InputFormats not always initialized with correct configuration

NICTA / scoobi

A Scala productivity framework for Hadoop.

http://nicta.github.com/scoobi/

482 stars 97 forks source link

InputFormats not always initialized with correct configuration #243

Closed ghost closed 11 years ago

ghost commented 11 years ago

When an InputFormat is initialized using ReflectionUtils it's passed a Configuration which gets handed to the InputFormat via setConf. For the ChannelInputFormat, that Configuration is not always correct. This works out most of the time because it becomes correct by the time getSplits is called, and so InputFormats which don't bother to consult the Configuration passed in setConf work out just fine.

However, TableInputFormat from HBase is an InputFormat which does care.

The places where initialization without/with the wrong configuration are during ChannelInputFormat#getSplits and in ChannelRecordReader#originalRR.

I've patched this in a branch, here's the commit:

https://github.com/paytronix/scoobi/commit/da65f8f25aaa11690e3ac8d08d91e74ac36adc6a

For me, this allows HBase TableInputFormat to be used as a Scoobi DataSource.

Records supplied ->

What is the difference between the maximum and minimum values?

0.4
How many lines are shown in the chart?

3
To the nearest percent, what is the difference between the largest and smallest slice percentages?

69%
* * *
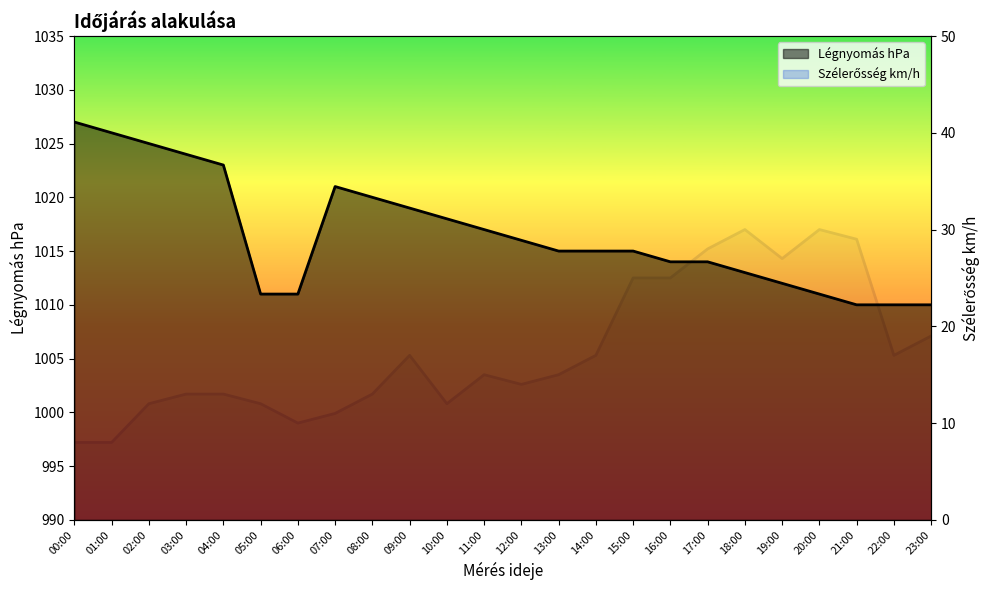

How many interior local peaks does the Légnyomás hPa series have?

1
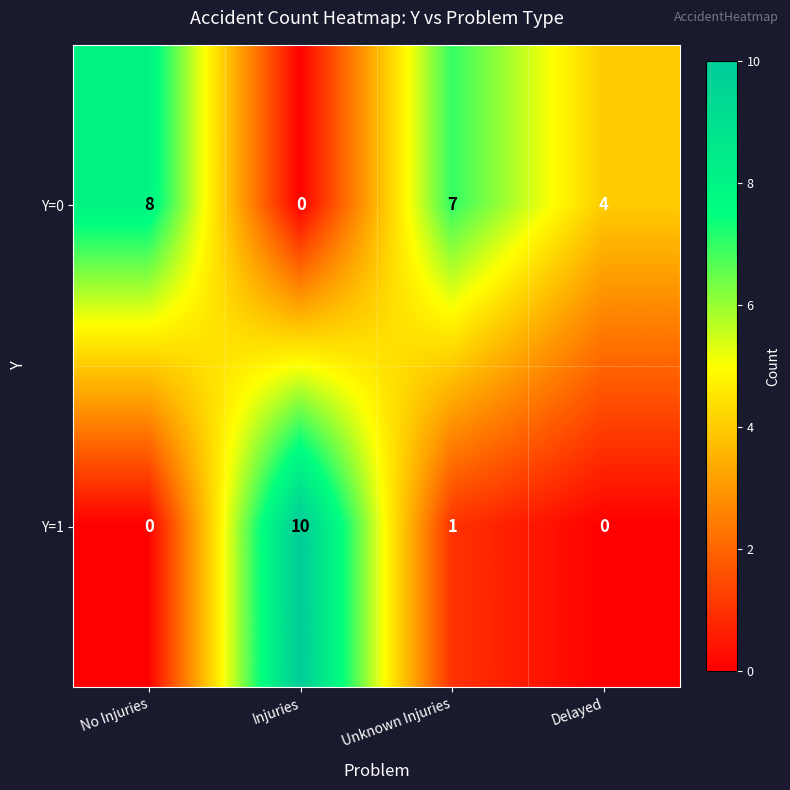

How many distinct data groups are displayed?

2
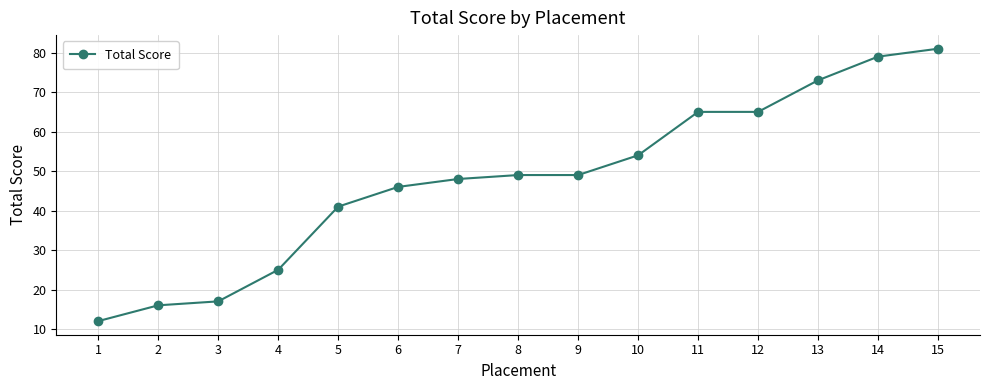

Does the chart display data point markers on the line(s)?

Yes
--
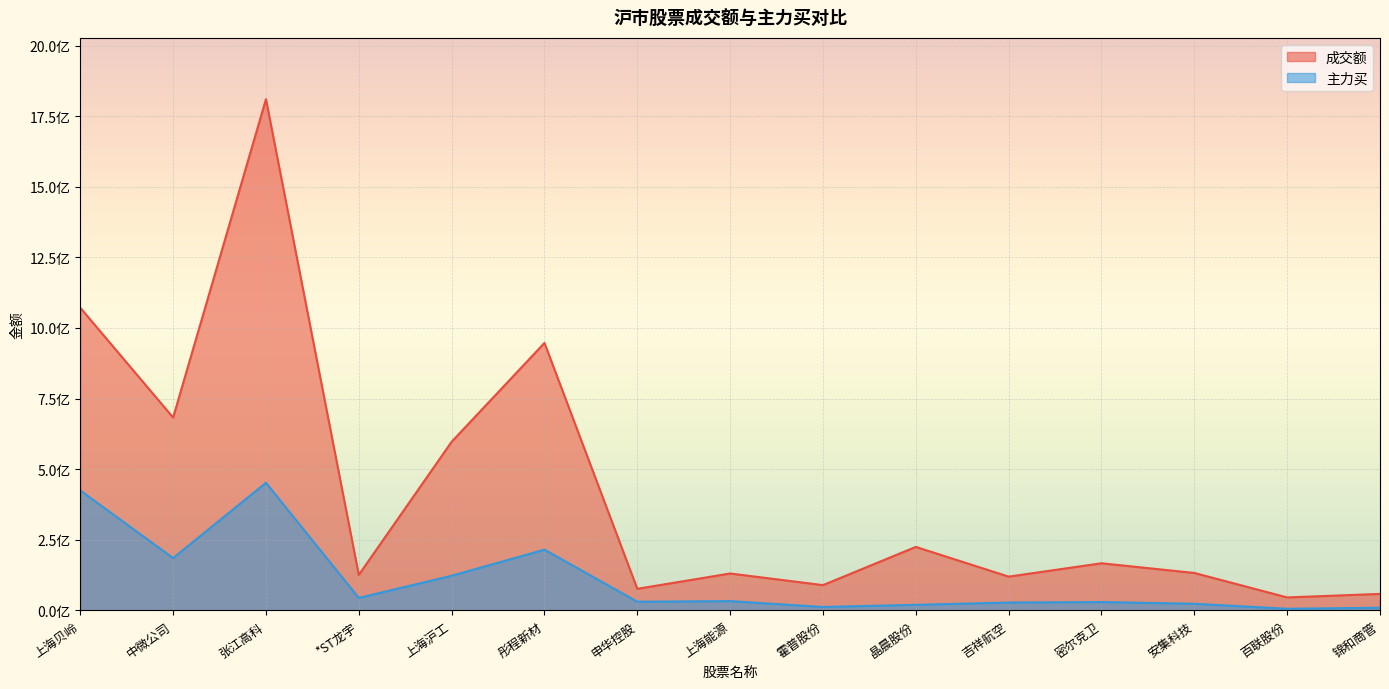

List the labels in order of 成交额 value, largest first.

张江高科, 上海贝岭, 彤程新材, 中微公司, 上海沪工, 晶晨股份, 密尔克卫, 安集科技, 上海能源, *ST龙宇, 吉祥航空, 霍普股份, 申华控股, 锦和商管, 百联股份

Problems to solve ->
(1) Rewrite the issue's paragraph beginning "When an InputFormat is initialized" as a short bulleted list that keeps its main facts.
(2) Extract the passage of the issue between "http://nicta.github.com/scoobi/" and "out just fine.", inclusive, copying it word for word.
The listing comes from a separate source unrelated to the issue.

Your written answers ->
(1)
- When an InputFormat is initialized with ReflectionUtils, it receives a Configuration through setConf.
- For ChannelInputFormat, that Configuration is not always correct.
- This usually causes no trouble because the Configuration is correct by the time getSplits is called.
- InputFormats that don't consult the Configuration passed in setConf work fine.

(2)
http://nicta.github.com/scoobi/

482 stars 97 forks source link

InputFormats not always initialized with correct configuration #243

Closed ghost closed 11 years ago

ghost commented 11 years ago

When an InputFormat is initialized using ReflectionUtils it's passed a Configuration which gets handed to the InputFormat via setConf. For the ChannelInputFormat, that Configuration is not always correct. This works out most of the time because it becomes correct by the time getSplits is called, and so InputFormats which don't bother to consult the Configuration passed in setConf work out just fine.